■ Work item ■
Answer these questions using the text on Franz Liszt below:
(a) In what year and in which city did the rehearsal take place?
(b) In which publication were Liszt's remarks recorded?
(c) How do modern accounts classify such experiences?

■ Text ■
*-*-*

==== Franz Liszt ====
During an 1842 rehearsal in Weimar, Franz Liszt reportedly interrupted the orchestra with the request, “Gentlemen, a little bluer, if you please,” later clarifying that a passage should not sound “so rose,” but instead “deep violet”. These remarks, recorded in Neue Berliner Musikzeitung, suggest that he conceived of orchestral timbre in explicitly chromatic terms. At the time, synesthesia had not yet been formally recognized as a neurological condition, yet Liszt consistently described musical sonorities through color language, including statements such as, “This tone type requires it… That is a deep violet, please, depend on it!”. Modern accounts classify such experiences as sound-to-color synesthesia, in which auditory stimuli automatically trigger color perception. Although retrospective diagnosis is inherently uncertain, Liszt’s rehearsal instructions align with descriptions of chromesthesia documented in contemporary research. His case also illustrates a broader nineteenth-century context in which artistic discourse frequently merged sensory modalities, even before scientific frameworks existed to explain them.
*-*-*
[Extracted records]

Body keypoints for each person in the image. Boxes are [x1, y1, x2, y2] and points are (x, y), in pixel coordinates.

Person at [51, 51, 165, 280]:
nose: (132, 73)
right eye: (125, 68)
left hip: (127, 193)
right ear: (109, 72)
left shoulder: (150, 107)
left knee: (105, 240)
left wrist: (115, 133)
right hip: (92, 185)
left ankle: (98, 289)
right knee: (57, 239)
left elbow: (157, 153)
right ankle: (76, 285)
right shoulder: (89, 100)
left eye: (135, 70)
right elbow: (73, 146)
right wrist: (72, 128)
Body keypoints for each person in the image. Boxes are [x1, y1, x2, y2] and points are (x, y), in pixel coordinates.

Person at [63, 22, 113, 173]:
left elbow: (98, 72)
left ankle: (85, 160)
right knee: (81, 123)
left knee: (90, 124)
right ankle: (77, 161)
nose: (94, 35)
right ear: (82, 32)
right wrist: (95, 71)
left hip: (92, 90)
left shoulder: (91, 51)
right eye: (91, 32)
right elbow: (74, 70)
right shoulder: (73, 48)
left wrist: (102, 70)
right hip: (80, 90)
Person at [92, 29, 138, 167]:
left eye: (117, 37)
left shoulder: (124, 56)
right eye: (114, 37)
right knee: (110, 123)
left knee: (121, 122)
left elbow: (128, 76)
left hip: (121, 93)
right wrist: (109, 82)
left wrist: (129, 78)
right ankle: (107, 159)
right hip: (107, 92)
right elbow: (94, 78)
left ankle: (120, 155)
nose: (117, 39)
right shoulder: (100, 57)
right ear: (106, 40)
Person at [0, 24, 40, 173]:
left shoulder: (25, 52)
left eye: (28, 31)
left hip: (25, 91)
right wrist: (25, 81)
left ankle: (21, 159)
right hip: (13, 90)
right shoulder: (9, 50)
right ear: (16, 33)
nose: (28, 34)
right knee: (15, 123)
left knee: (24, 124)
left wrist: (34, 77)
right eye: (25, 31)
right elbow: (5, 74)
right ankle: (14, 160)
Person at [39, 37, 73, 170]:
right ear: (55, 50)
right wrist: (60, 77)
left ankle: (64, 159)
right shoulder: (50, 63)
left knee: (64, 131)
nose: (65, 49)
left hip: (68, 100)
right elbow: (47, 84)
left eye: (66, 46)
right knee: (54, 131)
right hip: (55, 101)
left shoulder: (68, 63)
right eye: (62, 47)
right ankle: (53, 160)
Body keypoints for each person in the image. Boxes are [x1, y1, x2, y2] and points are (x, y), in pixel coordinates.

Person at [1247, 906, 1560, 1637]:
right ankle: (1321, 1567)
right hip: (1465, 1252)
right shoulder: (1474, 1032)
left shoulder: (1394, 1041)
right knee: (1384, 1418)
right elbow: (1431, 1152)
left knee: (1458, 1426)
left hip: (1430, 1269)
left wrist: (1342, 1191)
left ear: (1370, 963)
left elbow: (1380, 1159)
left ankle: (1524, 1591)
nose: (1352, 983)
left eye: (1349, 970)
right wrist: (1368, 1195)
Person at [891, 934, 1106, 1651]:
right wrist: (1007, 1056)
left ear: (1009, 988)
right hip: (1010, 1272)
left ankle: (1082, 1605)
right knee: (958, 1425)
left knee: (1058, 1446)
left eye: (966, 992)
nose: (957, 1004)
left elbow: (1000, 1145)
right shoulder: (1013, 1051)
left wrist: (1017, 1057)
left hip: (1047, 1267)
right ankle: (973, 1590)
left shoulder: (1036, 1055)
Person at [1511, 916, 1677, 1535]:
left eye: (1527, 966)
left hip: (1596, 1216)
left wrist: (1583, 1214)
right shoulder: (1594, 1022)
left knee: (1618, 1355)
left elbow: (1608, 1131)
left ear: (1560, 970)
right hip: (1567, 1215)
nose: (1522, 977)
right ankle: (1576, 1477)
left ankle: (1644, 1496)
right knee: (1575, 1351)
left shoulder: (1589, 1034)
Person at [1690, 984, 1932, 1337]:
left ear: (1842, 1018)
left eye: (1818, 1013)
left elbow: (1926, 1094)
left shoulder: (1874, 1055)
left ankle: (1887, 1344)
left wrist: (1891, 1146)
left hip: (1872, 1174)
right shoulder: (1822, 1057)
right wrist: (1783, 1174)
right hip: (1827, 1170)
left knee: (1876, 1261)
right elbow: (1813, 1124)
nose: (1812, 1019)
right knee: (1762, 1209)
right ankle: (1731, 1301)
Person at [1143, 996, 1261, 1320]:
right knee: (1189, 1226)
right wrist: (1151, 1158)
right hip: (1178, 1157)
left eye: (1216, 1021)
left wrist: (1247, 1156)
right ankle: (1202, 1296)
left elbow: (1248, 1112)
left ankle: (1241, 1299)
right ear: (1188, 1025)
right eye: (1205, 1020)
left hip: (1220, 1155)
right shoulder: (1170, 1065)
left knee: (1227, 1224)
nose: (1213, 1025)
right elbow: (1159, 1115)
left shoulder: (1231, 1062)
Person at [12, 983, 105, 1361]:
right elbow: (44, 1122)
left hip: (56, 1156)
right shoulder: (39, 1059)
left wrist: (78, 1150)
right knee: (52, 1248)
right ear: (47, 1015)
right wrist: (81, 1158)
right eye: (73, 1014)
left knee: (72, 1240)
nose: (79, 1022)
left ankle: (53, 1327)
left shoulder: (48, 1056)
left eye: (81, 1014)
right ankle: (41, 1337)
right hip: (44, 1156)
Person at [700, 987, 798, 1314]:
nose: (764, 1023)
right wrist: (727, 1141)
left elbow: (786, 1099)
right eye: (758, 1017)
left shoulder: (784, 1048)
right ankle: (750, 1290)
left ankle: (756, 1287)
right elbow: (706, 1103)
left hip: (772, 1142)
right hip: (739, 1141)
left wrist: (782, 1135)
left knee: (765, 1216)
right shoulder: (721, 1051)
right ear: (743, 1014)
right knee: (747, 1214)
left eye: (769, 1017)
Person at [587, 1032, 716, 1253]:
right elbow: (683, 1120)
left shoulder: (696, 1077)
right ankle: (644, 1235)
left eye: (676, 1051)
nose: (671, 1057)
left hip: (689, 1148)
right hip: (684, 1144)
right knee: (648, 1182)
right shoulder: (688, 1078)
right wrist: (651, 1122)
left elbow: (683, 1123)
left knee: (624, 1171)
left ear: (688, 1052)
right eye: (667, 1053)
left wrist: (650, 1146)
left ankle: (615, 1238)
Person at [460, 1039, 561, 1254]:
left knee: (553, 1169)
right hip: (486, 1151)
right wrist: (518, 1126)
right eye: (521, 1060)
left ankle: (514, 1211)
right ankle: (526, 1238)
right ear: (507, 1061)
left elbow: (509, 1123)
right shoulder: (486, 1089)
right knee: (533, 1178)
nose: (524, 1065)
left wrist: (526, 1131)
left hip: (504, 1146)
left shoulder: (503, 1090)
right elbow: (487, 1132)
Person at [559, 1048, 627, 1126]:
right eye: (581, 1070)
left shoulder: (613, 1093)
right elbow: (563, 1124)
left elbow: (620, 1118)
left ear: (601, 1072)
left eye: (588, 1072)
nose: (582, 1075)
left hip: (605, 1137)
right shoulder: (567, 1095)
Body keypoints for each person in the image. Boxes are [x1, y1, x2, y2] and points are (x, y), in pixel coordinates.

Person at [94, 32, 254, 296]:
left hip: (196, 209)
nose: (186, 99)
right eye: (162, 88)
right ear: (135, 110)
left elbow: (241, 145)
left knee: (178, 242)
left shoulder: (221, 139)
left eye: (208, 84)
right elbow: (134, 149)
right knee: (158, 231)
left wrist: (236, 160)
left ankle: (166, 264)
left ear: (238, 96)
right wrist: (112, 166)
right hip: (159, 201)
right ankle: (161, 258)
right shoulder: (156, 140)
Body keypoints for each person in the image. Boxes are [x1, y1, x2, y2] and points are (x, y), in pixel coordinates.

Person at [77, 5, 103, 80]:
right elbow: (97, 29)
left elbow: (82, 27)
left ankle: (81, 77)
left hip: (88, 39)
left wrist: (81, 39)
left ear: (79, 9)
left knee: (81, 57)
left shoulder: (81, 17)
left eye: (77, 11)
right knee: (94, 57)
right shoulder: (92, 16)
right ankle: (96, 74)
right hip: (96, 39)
*-*-*
■ Written solution ■
(a) 1842, in Weimar
(b) Neue Berliner Musikzeitung
(c) As sound-to-color synesthesia